Network Abstraction Virtualization SDN VNF

Recent question asked:  What is this network virtualization stuff I keep hearing about?

a representation of packets in a tunnel
Figure 1.  Network packets and trains

Network virtualization can apply to multiple areas of networking.  At a high level....

Network Virtualization technically started with VLAN, which stands for virtual LAN, where the broadcast domain was abstracted away from ALL of the physical endpoints in the network.   This made it possible to group computers on a network with some level of logic, it's done in software rather than by changing wires and can be considered an abstraction of the wiring.

There are a couple of different types of Software Defined Networking (SDN), the leading one right now is an "overlay"  in a tunnel over an "underlay" or "provider" network.  It exists as an abstraction of one network on top of another, where the underlay is responsible for fast packet performance (traditional networking) and the overlay is responsible for specific awareness or intelligence of the communicating endpoints.
     The simple example:  If you consider a train the "underlay" network (it moves packets efficiently) then a person riding on the train with their own bag is the "overlay."  The train doesn't have to know where the person is going, just that a portion of their travel is between these two endpoints.  This abstracts the path of the data packets from the logic of how they are connected by placing the traffic in a network tunnel.  Common tunnel types are VxLAN, GRE and NVGRE.  This type is associated with technology like VMware NSX and Microsoft Hyper-V networking.

   There is another SDN type that acts on the flow of packets between their source and destination. This also abstracts the path of the data packets from the logic of how they are connected, but in difference to the concept above, this type of SDN acts on the forwarding plane of network hardware primarily.  This type is associated with technology like OpenFlow.

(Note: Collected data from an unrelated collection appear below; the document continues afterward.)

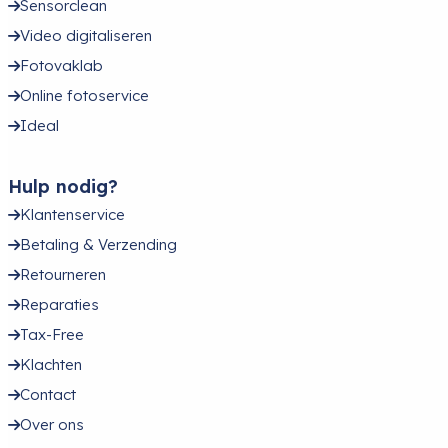
Sensorclean
Video digitaliseren
Fotovaklab
Online fotoservice
Ideal
Hulp nodig?
Klantenservice
Betaling & Verzending
Retourneren
Reparaties
Tax-Free
Klachten
Contact
Over ons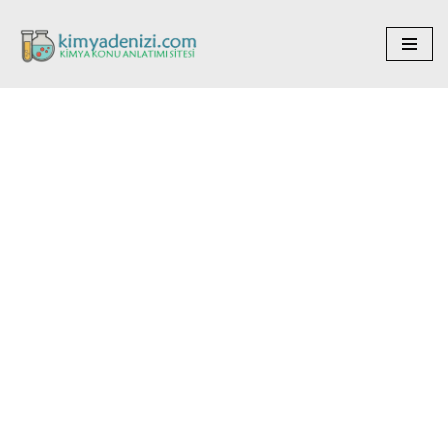
İçeriğe
geç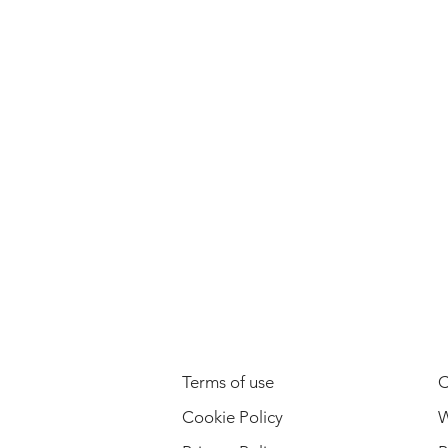
LEGAL INFORMATION
Terms of use
C
Cookie Policy
W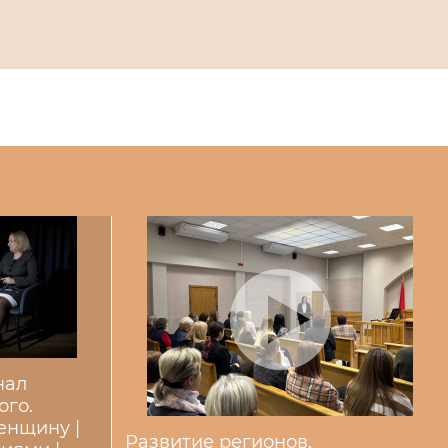
нал
ого.
енщину |
Развитие регионов,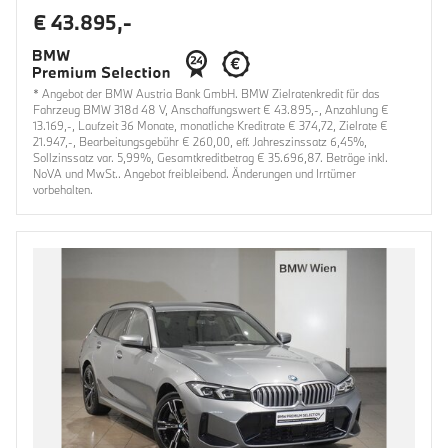
€ 43.895,-
* Angebot der BMW Austria Bank GmbH. BMW Zielratenkredit für das
Fahrzeug BMW 318d 48 V, Anschaffungswert € 43.895,-, Anzahlung €
13.169,-, Laufzeit 36 Monate, monatliche Kreditrate € 374,72, Zielrate €
21.947,-, Bearbeitungsgebühr € 260,00, eff. Jahreszinssatz 6,45%,
Sollzinssatz var. 5,99%, Gesamtkreditbetrag € 35.696,87. Beträge inkl.
NoVA und MwSt.. Angebot freibleibend. Änderungen und Irrtümer
vorbehalten.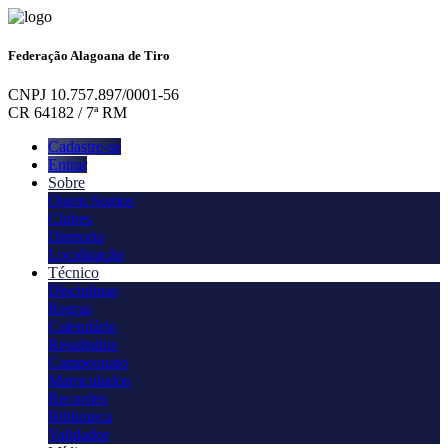
Federação Alagoana de Tiro
CNPJ 10.757.897/0001-56
CR 64182 / 7ª RM
Cadastre-se
Entrar
Sobre
Quem Somos
Clubes
Diretoria
Localização
Técnico
Disciplinas
Regras
Calendário
Resultados
Campeonato
Matriculados
Recordes
Biblioteca
Validador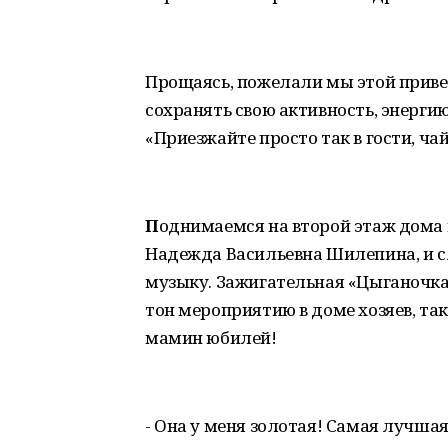
Прощаясь, пожелали мы этой прив
сохранять свою активность, энергию
«Приезжайте просто так в гости, чай
П
однимаемся на второй этаж дома в
Надежда Васильевна Шилепина, и 
музыку. Зажигательная «Цыганочка»
тон мероприятию в доме хозяев, так
мамин юбилей!
- Она у меня золотая! Самая лучшая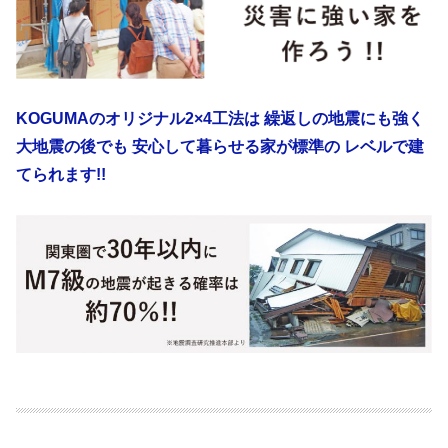
KOGUMAのオリジナル2×4工法は 繰返しの地震にも強く
大地震の後でも 安心して暮らせる家が標準の レベルで建
てられます!!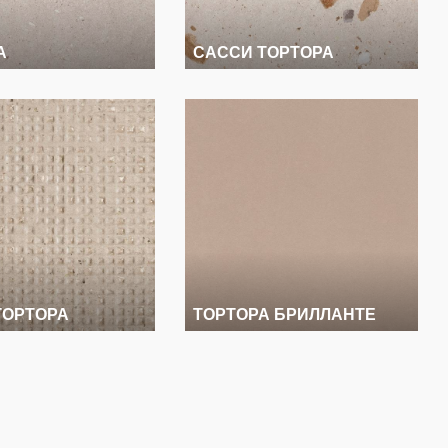
А
САССИ ТОРТОРА
ТОРТОРА
ТОРТОРА БРИЛЛАНТЕ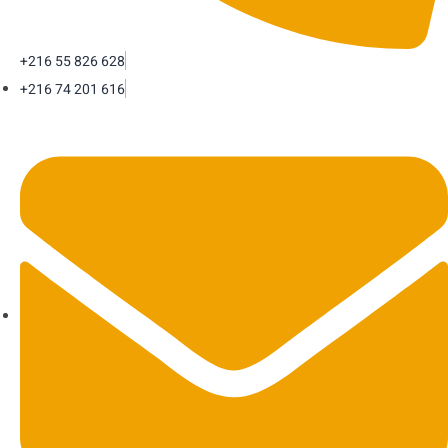
+216 55 826 628
+216 74 201 616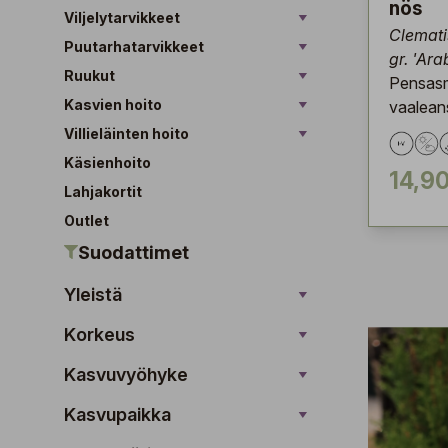
nös
Viljelytarvikkeet
Clematis
Puutarhatarvikkeet
gr. 'Ara
Ruukut
Pensasm
Kasvien hoito
vaaleans
Villieläinten hoito
Käsienhoito
14,90
Lahjakortit
Outlet
Suodattimet
Yleistä
Korkeus
Kasvuvyöhyke
Kasvupaikka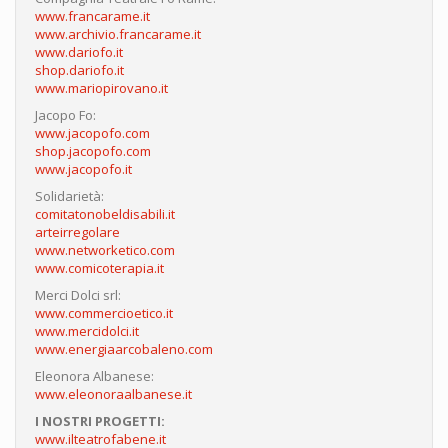
www.francarame.it
www.archivio.francarame.it
www.dariofo.it
shop.dariofo.it
www.mariopirovano.it
Jacopo Fo:
www.jacopofo.com
shop.jacopofo.com
www.jacopofo.it
Solidarietà:
comitatonobeldisabili.it
arteirregolare
www.networketico.com
www.comicoterapia.it
Merci Dolci srl:
www.commercioetico.it
www.mercidolci.it
www.energiaarcobaleno.com
Eleonora Albanese:
www.eleonoraalbanese.it
I NOSTRI PROGETTI:
www.ilteatrofabene.it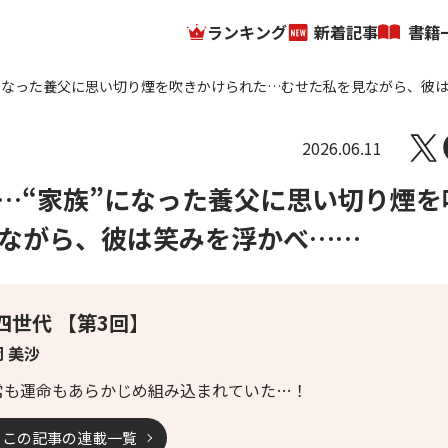
ランキング
新着記事
書籍
になった養父に思い切り煙を吹きかけられた…むせた私を見ながら、彼
2026.06.11
…“家族”になった養父に思い切り煙を
ながら、彼は笑みを浮かべ……
四世代 【第3回】
 美沙
常も運命もあらかじめ組み込まれていた…！
この記事の連載一覧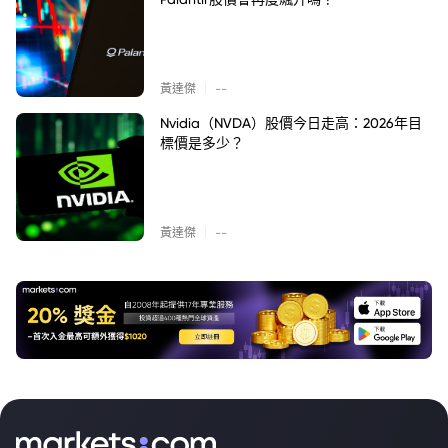
|
黃達傑
--
Nvidia（NVDA）股價今日走高：2026年目
標價是多少？
|
黃達傑
--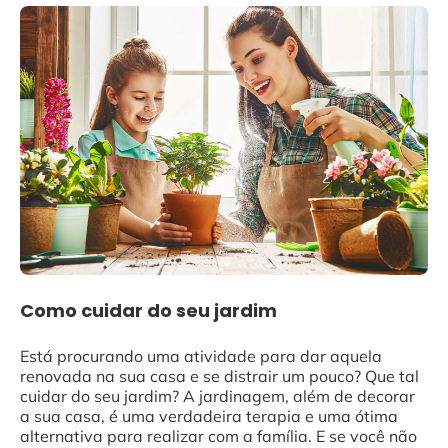
Como cuidar do seu jardim
Está procurando uma atividade para dar aquela
renovada na sua casa e se distrair um pouco? Que tal
cuidar do seu jardim? A jardinagem, além de decorar
a sua casa, é uma verdadeira terapia e uma ótima
alternativa para realizar com a família. E se você não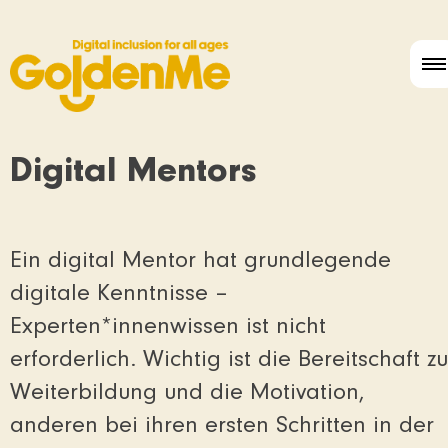
Digital Mentors
Ein digital Mentor hat grundlegende
digitale Kenntnisse –
Experten*innenwissen ist nicht
erforderlich. Wichtig ist die Bereitschaft zu
Weiterbildung und die Motivation,
anderen bei ihren ersten Schritten in der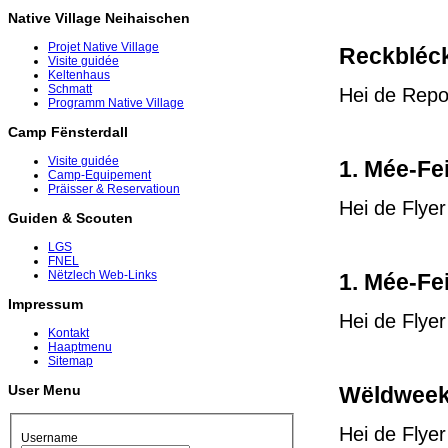
Native Village Neihaischen
Projet Native Village
Reckbléck
Visite guidée
Keltenhaus
Schmatt
Hei de Repo
Programm Native Village
Camp Fënsterdall
Visite guidée
1. Mée-Fe
Camp-Equipement
Präisser & Reservatioun
Hei de Flye
Guiden & Scouten
LGS
FNEL
Nëtzlech Web-Links
1. Mée-Fe
Impressum
Hei de Flye
Kontakt
Haaptmenu
Sitemap
Wëldweeke
User Menu
Hei de Flye
Username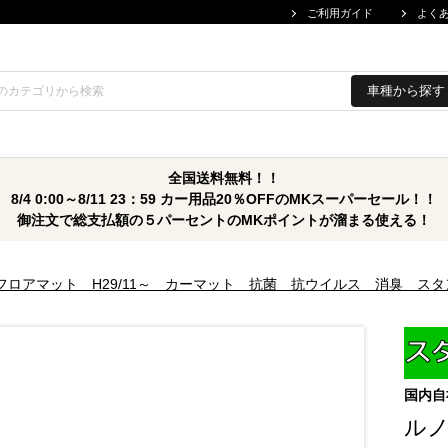
ご利用ガイド
よく
車種から探す
全国送料無料！！
8/4 0:00～8/11 23：59 カー用品20％OFFのMKスーパーセール！！
御注文で総支払額の５パーセントのMKポイントが溜まる使える！
フロアマット H29/11～ カーマット 抗菌 抗ウイルス 消臭 ス
国内自
ルノ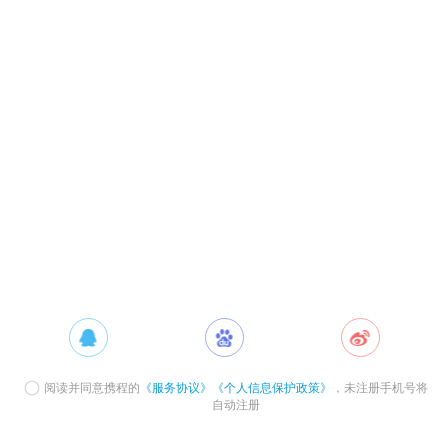
阅读并同意携程的
《服务协议》
《个人信息保护政策》
，未注册手机号将
自动注册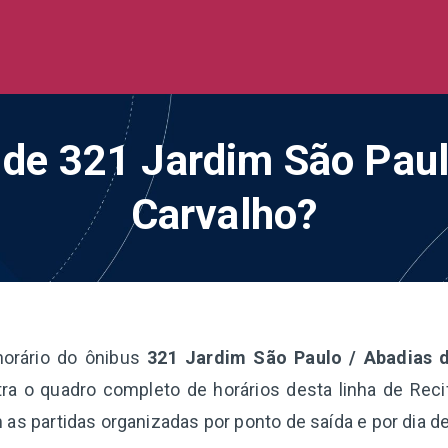
de Ônibus BR
 todo o Brasil
o de 321 Jardim São Paul
Carvalho?
horário do ônibus
321 Jardim São Paulo / Abadias 
ra o quadro completo de horários desta linha de Recif
 as partidas organizadas por ponto de saída e por dia d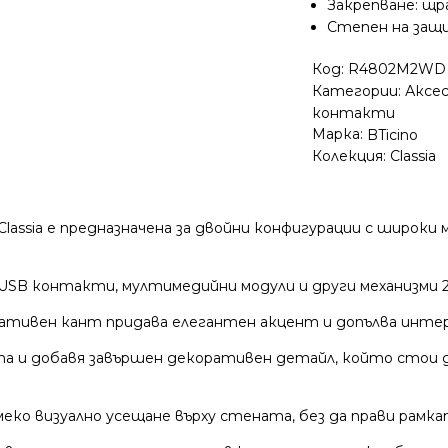
Закрепване: щра
Степен на защи
Код:
R4802M2WD
Категории:
Аксе
контакти
Марка:
BTicino
Колекция:
Classia
ssia е предназначена за двойни конфигурации с широки 
B контакти, мултимедийни модули и други механизми 2M 
ативен кант придава елегантен акцент и допълва интер
 и добавя завършен декоративен детайл, който стои до
ко визуално усещане върху стената, без да прави рамка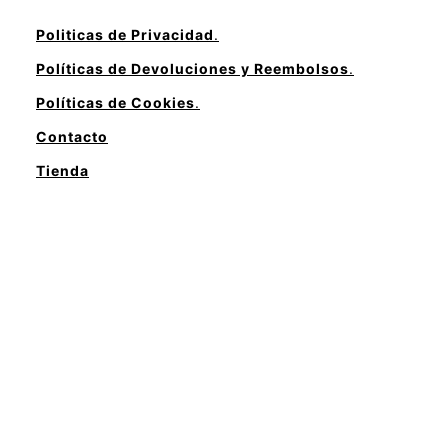
Politicas de Privacidad
.
Políticas de Devoluciones y Reembolsos
.
Políticas de Cookies
.
Contacto
Tienda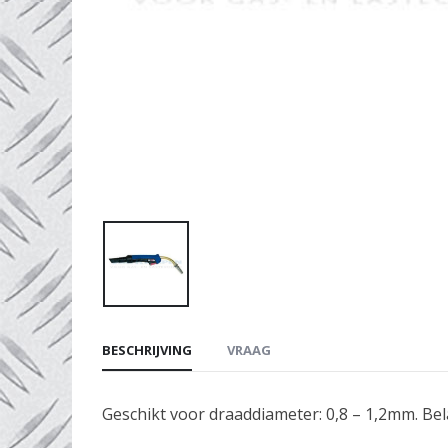
BESCHRIJVING
VRAAG
Geschikt voor draaddiameter: 0,8 – 1,2mm. Bel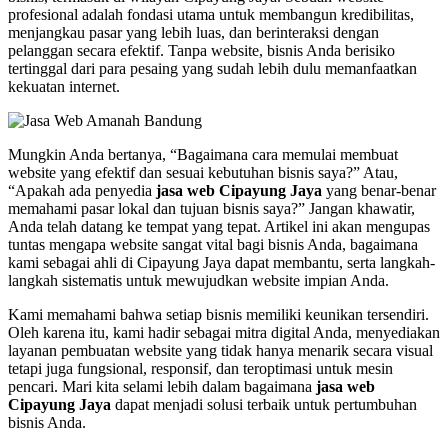
profesional adalah fondasi utama untuk membangun kredibilitas,
menjangkau pasar yang lebih luas, dan berinteraksi dengan
pelanggan secara efektif. Tanpa website, bisnis Anda berisiko
tertinggal dari para pesaing yang sudah lebih dulu memanfaatkan
kekuatan internet.
Mungkin Anda bertanya, “Bagaimana cara memulai membuat
website yang efektif dan sesuai kebutuhan bisnis saya?” Atau,
“Apakah ada penyedia
jasa web Cipayung Jaya
yang benar-benar
memahami pasar lokal dan tujuan bisnis saya?” Jangan khawatir,
Anda telah datang ke tempat yang tepat. Artikel ini akan mengupas
tuntas mengapa website sangat vital bagi bisnis Anda, bagaimana
kami sebagai ahli di Cipayung Jaya dapat membantu, serta langkah-
langkah sistematis untuk mewujudkan website impian Anda.
Kami memahami bahwa setiap bisnis memiliki keunikan tersendiri.
Oleh karena itu, kami hadir sebagai mitra digital Anda, menyediakan
layanan pembuatan website yang tidak hanya menarik secara visual
tetapi juga fungsional, responsif, dan teroptimasi untuk mesin
pencari. Mari kita selami lebih dalam bagaimana
jasa web
Cipayung Jaya
dapat menjadi solusi terbaik untuk pertumbuhan
bisnis Anda.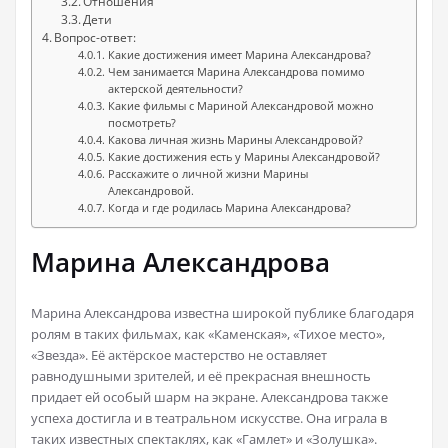
Отношения
Дети
Вопрос-ответ:
Какие достижения имеет Марина Александрова?
Чем занимается Марина Александрова помимо
актерской деятельности?
Какие фильмы с Мариной Александровой можно
посмотреть?
Какова личная жизнь Марины Александровой?
Какие достижения есть у Марины Александровой?
Расскажите о личной жизни Марины
Александровой.
Когда и где родилась Марина Александрова?
Марина Александрова
Марина Александрова известна широкой публике благодаря
ролям в таких фильмах, как «Каменская», «Тихое место»,
«Звезда». Её актёрское мастерство не оставляет
равнодушными зрителей, и её прекрасная внешность
придает ей особый шарм на экране. Александрова также
успеха достигла и в театральном искусстве. Она играла в
таких известных спектаклях, как «Гамлет» и «Золушка».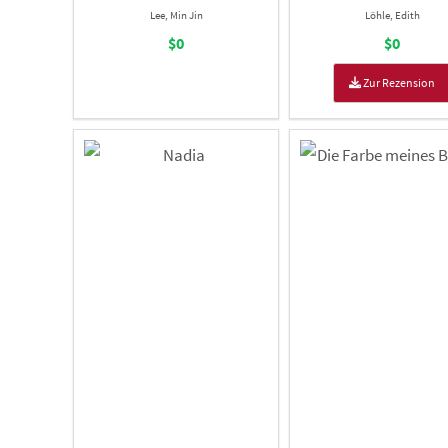
Lee, Min Jin
Löhle, Edith
$0
$0
Zur Rezension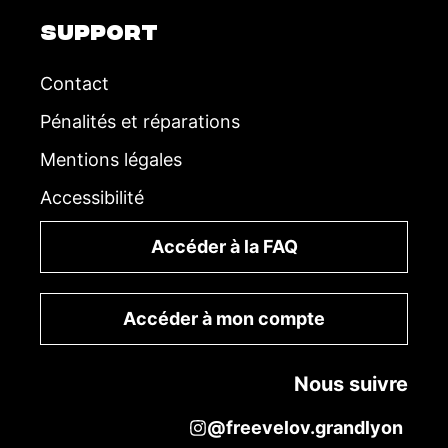
SUPPORT
Contact
Pénalités et réparations
Mentions légales
Accessibilité
Accéder à la FAQ
Accéder à mon compte
Nous suivre
@freevelov.grandlyon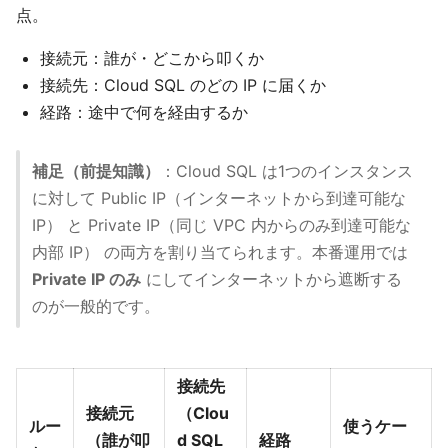
点。
接続元：誰が・どこから叩くか
接続先：Cloud SQL のどの IP に届くか
経路：途中で何を経由するか
補足（前提知識）
：Cloud SQL は1つのインスタンス
に対して Public IP（インターネットから到達可能な
IP） と Private IP（同じ VPC 内からのみ到達可能な
内部 IP） の両方を割り当てられます。本番運用では
Private IP のみ
にしてインターネットから遮断する
のが一般的です。
接続先
接続元
（Clou
ルー
使うケー
（誰が叩
d SQL
経路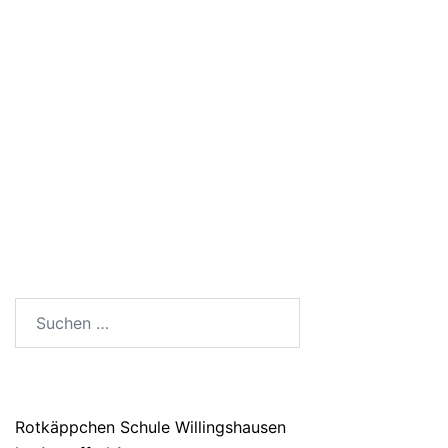
SUCHEN
Suchen
nach:
ANSCHRIFT
Rotkäppchen Schule Willingshausen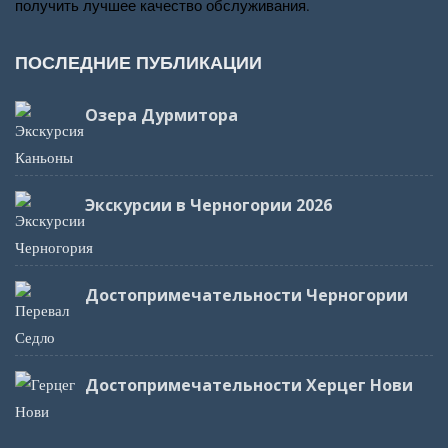
получить лучшее качество обслуживания.
ПОСЛЕДНИЕ ПУБЛИКАЦИИ
Озера Дурмитора
Экскурсии в Черногории 2026
Достопримечательности Черногории
Достопримечательности Херцег Нови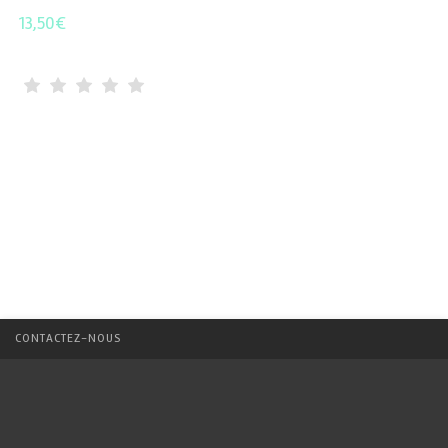
13,50
€
CONTACTEZ-NOUS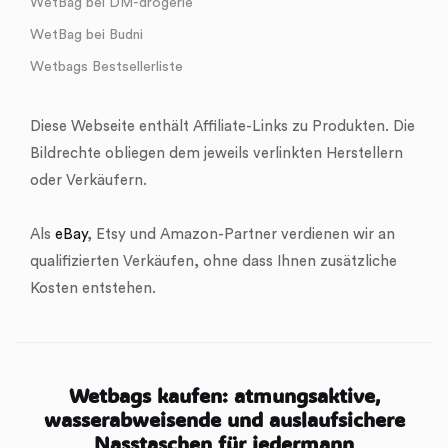
WetBag bei DM-drogerie
WetBag bei Budni
Wetbags Bestsellerliste
Diese Webseite enthält Affiliate-Links zu Produkten. Die
Bildrechte obliegen dem jeweils verlinkten Herstellern
oder Verkäufern.
Als
eBay
, Etsy und Amazon-Partner verdienen wir an
qualifizierten Verkäufen, ohne dass Ihnen zusätzliche
Kosten entstehen.
Wetbags kaufen: atmungsaktive,
wasserabweisende und auslaufsichere
Nasstaschen für jedermann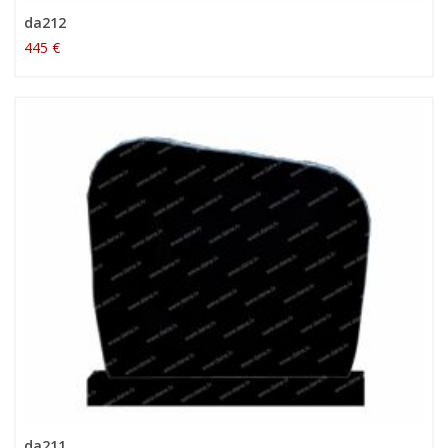
da212
445 €
da211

And there is also another type of network virtualization happening right now, where the "function" or software coding of a network device is built within a software package, like a virtual host or container, that can be run on a standard server.  This is called a Virtual Network Function (VNF) and is closely associated with the advocacy of moving from  hardware to software delivery of services, often called Network Function Virtualization (NFV).
     The simple example:  A router has been historically a device with interfaces that moves packets from one physical or logical interface to another according to a configured pattern.  A VNF router is software (not a device) that runs on a server that moves packets from one software or logical interface to another.  This abstracts away the hardware in favor of software delivery of the capability.  There's a bit of this in the enterprise and a lot starting in the Telecommunications Carrier space.

Again, this is at a high level and hope that it helps.  There are other network abstractions currently in use, but these are the primary ones getting all of the media attention today.